Actually, yes, we do all look like this. |
Are the European foreigners
leaving... or staying? Are there more of us or less? Can you trust the official
numbers handled by the Authorities as ‘Gospel’? Of course, no one knows the
answers to any of these except for the last question. The National Institute of
Statistics (the INE) provides an
exhaustively detailed (and hopelessly wrong) number of foreign residents by
adding up the information found on the town hall census (the padrón). Here
is the information, by nationality, for January 2018. There are, for example,
240,934 Britons registered in Spain... and 673,017 Romanians.

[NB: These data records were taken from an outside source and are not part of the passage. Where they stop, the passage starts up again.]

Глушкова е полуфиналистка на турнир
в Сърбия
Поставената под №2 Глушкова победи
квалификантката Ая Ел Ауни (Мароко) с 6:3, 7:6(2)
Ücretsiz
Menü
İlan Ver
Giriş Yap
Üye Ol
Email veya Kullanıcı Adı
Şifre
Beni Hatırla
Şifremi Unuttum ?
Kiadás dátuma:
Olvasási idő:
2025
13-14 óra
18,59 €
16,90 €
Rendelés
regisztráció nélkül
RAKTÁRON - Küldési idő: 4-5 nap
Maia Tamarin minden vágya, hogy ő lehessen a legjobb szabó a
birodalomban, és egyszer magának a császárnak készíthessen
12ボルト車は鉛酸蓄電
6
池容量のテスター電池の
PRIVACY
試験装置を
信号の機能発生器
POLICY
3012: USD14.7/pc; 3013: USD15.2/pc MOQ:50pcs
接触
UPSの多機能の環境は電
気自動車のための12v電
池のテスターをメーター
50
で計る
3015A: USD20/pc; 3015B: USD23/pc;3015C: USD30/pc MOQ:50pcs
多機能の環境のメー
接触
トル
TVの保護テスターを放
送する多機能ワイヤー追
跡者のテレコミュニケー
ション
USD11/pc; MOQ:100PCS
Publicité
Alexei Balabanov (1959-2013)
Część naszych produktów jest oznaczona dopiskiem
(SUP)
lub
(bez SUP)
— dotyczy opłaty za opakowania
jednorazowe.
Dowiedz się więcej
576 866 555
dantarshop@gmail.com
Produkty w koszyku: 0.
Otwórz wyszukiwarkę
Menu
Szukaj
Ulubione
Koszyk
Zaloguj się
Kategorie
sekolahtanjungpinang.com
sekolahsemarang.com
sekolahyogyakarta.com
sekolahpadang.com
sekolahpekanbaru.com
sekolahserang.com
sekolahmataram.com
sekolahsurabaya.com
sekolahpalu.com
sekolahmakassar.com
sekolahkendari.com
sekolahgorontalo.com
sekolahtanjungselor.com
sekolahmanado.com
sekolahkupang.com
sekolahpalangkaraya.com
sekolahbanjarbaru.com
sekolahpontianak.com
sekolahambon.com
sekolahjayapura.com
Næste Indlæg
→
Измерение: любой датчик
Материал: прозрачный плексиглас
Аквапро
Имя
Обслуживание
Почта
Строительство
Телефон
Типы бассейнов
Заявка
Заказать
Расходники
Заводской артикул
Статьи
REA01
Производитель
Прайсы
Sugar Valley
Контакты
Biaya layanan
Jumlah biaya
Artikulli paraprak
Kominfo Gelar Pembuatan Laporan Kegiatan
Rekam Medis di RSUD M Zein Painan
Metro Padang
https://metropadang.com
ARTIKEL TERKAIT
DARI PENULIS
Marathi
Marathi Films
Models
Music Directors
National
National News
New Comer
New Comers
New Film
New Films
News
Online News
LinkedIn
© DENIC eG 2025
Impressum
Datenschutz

A local foreign women’s group
in Benitatxell is led by Margaret Hales. She tells
the Levante newspaper that “I don't
think the statistics fully reflect the truth. Foreign retirees are not
returning to our countries. What happens is that many are reluctant to
register”. She makes the point that many pensioners spend six months in Spain
and the other six in their own country of origin, perhaps renting out their
property while they are away. They and many others like to ‘keep under the
radar’.
Then there’s Calpe. The
latest data from the INE put the population at 20,804 inhabitants. In the last
year, it has ‘grown’ (or perhaps ‘discovered’) another 1,213 residents. The
town hall claims, however, that between 40,000 and 45,000 people live in the
municipality for more than seven months a year...’.
All these numbers and these
doubts mean little to the Ministry of the Interior, whose job it is to look out
for the foreign residents who invest in this country – buying a house, a car
and spending regular sums – generally sent from abroad – in the local shops and
restaurants. Perhaps we need a little less talk of catching us on the (apparently
illegal) Article 720 world-wide wealth declaration, and a little more in
making our life easier – whether with a proper ID card
or in resolving
the issue of the British votes in May 2018’s municipal election.